ASSIGNED TASK:
In the passage on TOP2A, start at the words "Collectively, the findings" and stop after "of the lung.". Copy that stretch, switching "biomarker" to "marker" wherever it appears.

SELECTED TEXT:

■ ■ ■ ■

Substantial evidence supports that TOP2A functions significantly in DNA replication, transcription, recombination, and chromatin reconstruction [24]. It has been reported that cell division stops when the protein expression of TOP2A is silenced in human cells [25]. Accordingly, TOP2A is a cell proliferation-related protein, whose expression promotes the completion of cell division [11,17]. TOP2A gene expression has been found to be related to cell mitosis in S phase in breast cancer [7,26,27], and there is significant expression of TOP2A in different subtypes of breast cancer. Specifically, the protein expression of TOP2A is high in high-proliferative subtypes of breast cancer (e.g., basal-like, Luminal B, and HER2-positive) [28]. In this regard, TOP2A can be used as a tumor marker of breast cancer [28]. Furthermore, high expression of TOP2A protein was reported to be associated with malignant tumor proliferation and high histological grade of breast cancer, suggesting a poor prognosis in breast cancer patients with high TOP2A gene expression [29]. These results suggest that TOP2A protein can be considered as a molecular target for the treatment of breast cancer, and can also be a prognostic factor. Basic research revealed that the knockdown of TOP2A can retard cell proliferation and suppress tumor formation [25]. It has also been proposed that TOP2A is a core protease that promotes and maintains tumor progression in tumor cells [13,17,25]. In assessing the role of the TOP2A gene, most studies focused on breast cancer, gastric cancer, liver cancer, prostate cancer, colorectal cancer, and esophageal cancer [6,27,30-33]. Increasingly more studies have been reported focusing on the effect of TOP2A gene on the clinical development and prognosis of lung adenocarcinoma [13,14]. For example, Fan Kou et al. demonstrated in their research that TOP2A could promote lung adenocarcinoma cells’ malignant progression and predict poor prognosis in lung adenocarcinoma [14]. This is consistent with the results in our study, revealing that the survival time of patients with high TOP2A mRNA expression was significantly shorter than that of patients with low TOP2A mRNA expression.

Collectively, the findings in our study support that TOP2A could be a new biomarker for diagnosis, prognosis, and treatment of LUAD. However, our findings are insufficient to establish that TOP2A can be used as an indicator for clinical diagnosis and prognosis in the clinical setting. Accordingly, there is a need to carry out more clinical trials and studies for further verification.

Conclusions

The findings from this study show that TOP2A expression is upregulated in a human lung adenocarcinoma cell line, and this finding was supported by bioinformatics analysis. Further studies are required to determine whether TOP2A expression is a prognostic biomarker and potential therapeutic target in patients with adenocarcinoma of the lung.

■ ■ ■ ■

INPUT DATA:
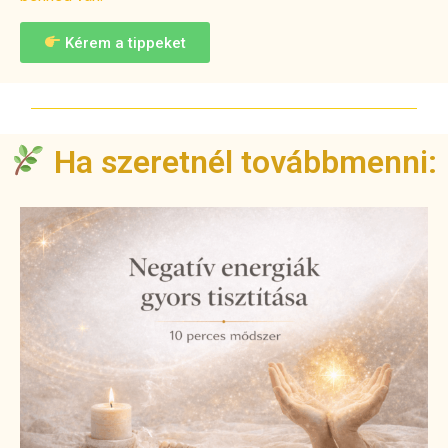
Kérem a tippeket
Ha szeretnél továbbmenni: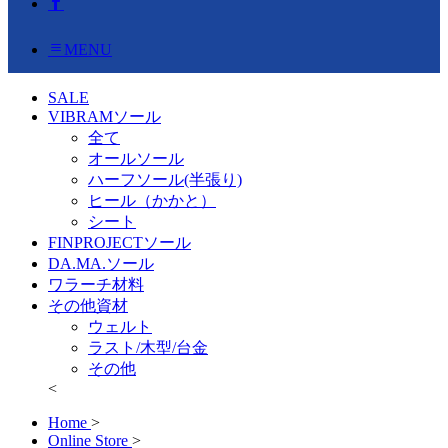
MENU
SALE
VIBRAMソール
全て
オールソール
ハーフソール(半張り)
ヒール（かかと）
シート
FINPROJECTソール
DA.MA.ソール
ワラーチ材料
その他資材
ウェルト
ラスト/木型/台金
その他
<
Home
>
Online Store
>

■ ■ ■ ■

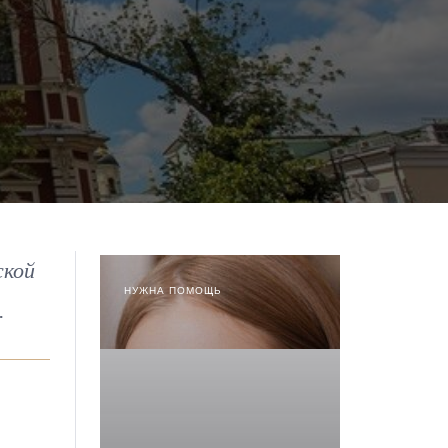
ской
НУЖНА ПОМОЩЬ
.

■ ■ ■ ■

FINISHED TASK:
Collectively, the findings in our study support that TOP2A could be a new marker for diagnosis, prognosis, and treatment of LUAD. However, our findings are insufficient to establish that TOP2A can be used as an indicator for clinical diagnosis and prognosis in the clinical setting. Accordingly, there is a need to carry out more clinical trials and studies for further verification.

Conclusions

The findings from this study show that TOP2A expression is upregulated in a human lung adenocarcinoma cell line, and this finding was supported by bioinformatics analysis. Further studies are required to determine whether TOP2A expression is a prognostic marker and potential therapeutic target in patients with adenocarcinoma of the lung.